Your poller spend 2544 seconds running SQL queries (this is what happens when you put the latency between the poller and the sql server).

Offline + Remote polling is not something anyone has ever contributed to LibreNMS. Also, rrdtool does not support offline polling.

thaz · 8 July 2024 00:44

Fair enough. What would be the best option? Having a local LibreNMS instance for each DC?

pjchilds · 8 July 2024 04:55

I think so – or at least on each large land mass separated by large oceans.

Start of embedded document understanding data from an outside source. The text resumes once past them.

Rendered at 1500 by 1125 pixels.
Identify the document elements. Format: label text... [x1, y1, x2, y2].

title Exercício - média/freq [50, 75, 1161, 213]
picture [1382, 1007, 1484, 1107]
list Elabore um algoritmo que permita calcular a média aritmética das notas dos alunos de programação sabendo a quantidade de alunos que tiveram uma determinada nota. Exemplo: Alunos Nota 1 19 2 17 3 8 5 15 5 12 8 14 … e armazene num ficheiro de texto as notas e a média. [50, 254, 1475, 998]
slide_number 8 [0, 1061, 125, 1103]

We run a local instance of telegraph and feed in the ‘influx’ output and then forward from telegraph to a central instance of influxdb where we build dashboards in grafana for ‘single pane of glass stuff’.

thaz · 10 July 2024 00:25

That’s a good idea, I only really care about the all the transit links on a single page so I can send that to grafana. Thanks!

thaz · 11 July 2024 00:19

I was hoping it would send the data to Influx post-poll, but it appears to send it at the same time, and the Grafana server is in our main location in the US, so polling went from 20 seconds to 100+

Oh well… Will deal with this setup for now.

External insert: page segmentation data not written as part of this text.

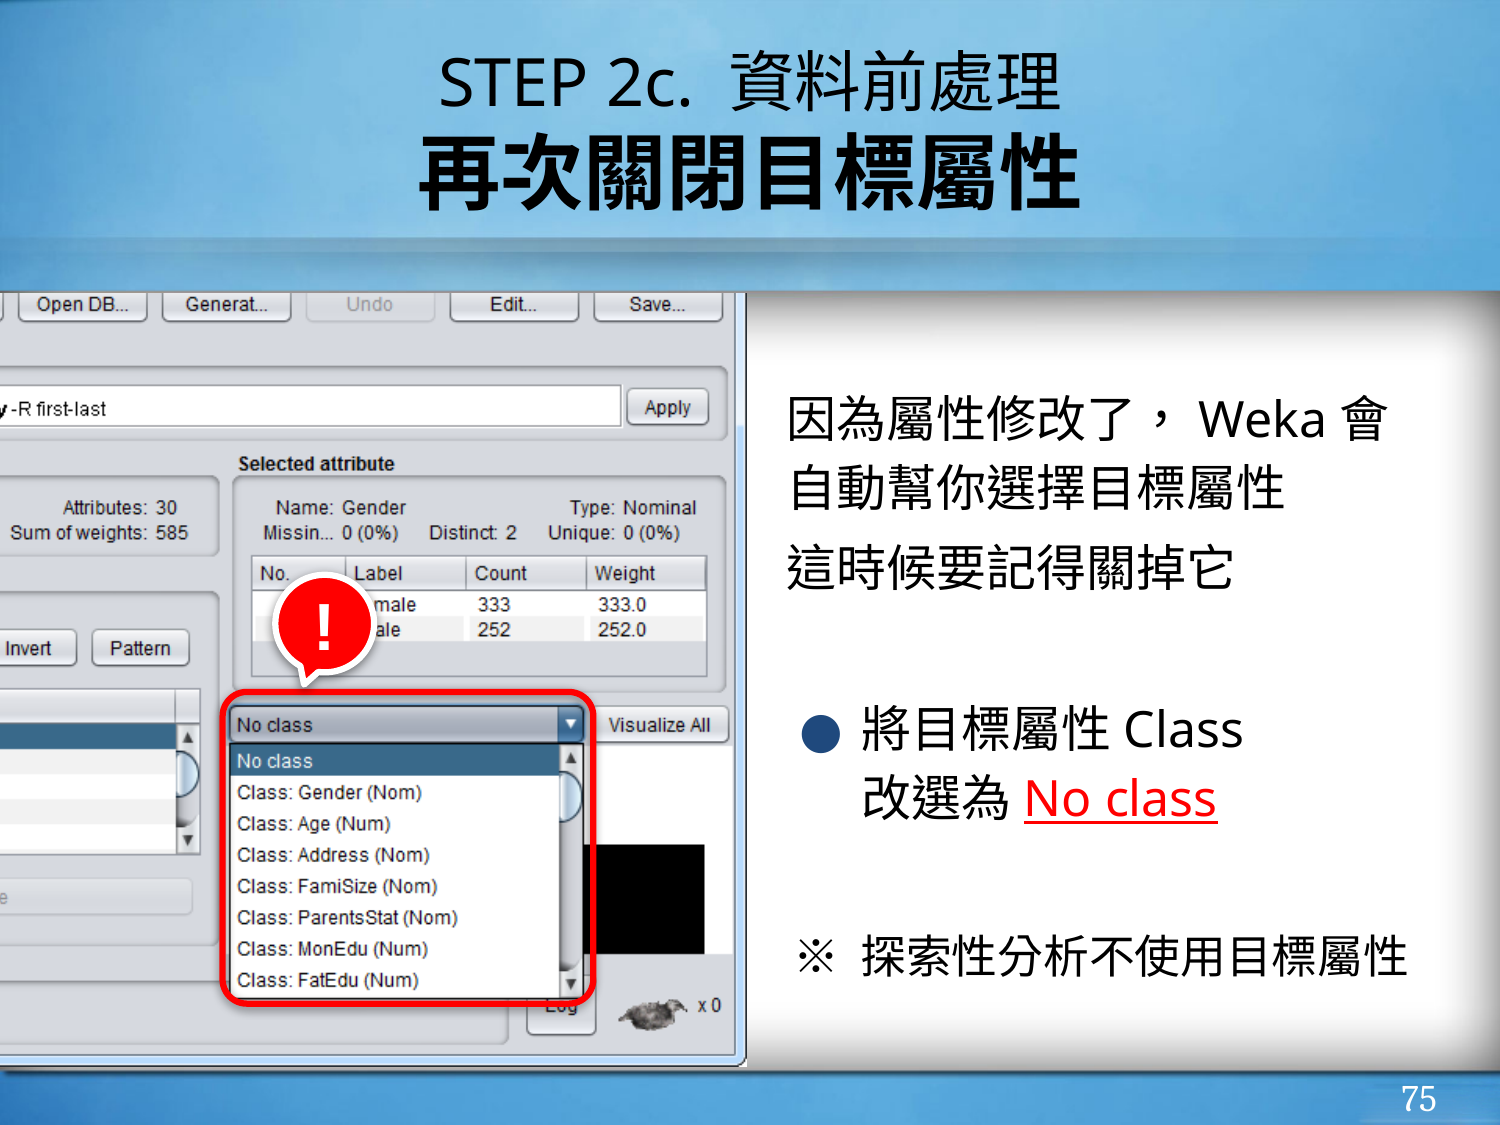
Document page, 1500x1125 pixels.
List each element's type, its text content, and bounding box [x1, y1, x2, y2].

list 因為屬性修改了，Weka會自動幫你選擇目標屬性 這時候要記得關掉它 將目標屬性Class 改選為No class ※ 探索性分析不使用目標屬性 [771, 293, 1432, 1067]
slide_number ‹#› [1350, 1074, 1488, 1118]
title STEP 2c. 資料前處理 再次關閉目標屬性 [78, 27, 1422, 232]
picture [0, 0, 1500, 1125]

pjchilds · 11 July 2024 02:27

Yes this is why we run telegraf on the same box as the poller(s).

You just need a input config and an output config and ta da …

[[inputs.influxdb_listener]]
  service_address = ":8086"
  [inputs.influxdb_listener.tags]
    influxdb_database = "librenms"

# Configuration for influxdb server to send metrics to
[[outputs.influxdb]]
  urls = ["https://your-influx-server:8686"] # required
  database = "librenms" # required
  retention_policy = ""
  write_consistency = "any"
  username = "REDACTED"
  password = "REDACTED"
  skip_database_creation = true
  insecure_skip_verify = true
  [outputs.influxdb.tagpass]
    influxdb_database = ["librenms"]

system · 9 October 2024 02:28

This topic was automatically closed 90 days after the last reply. New replies are no longer allowed.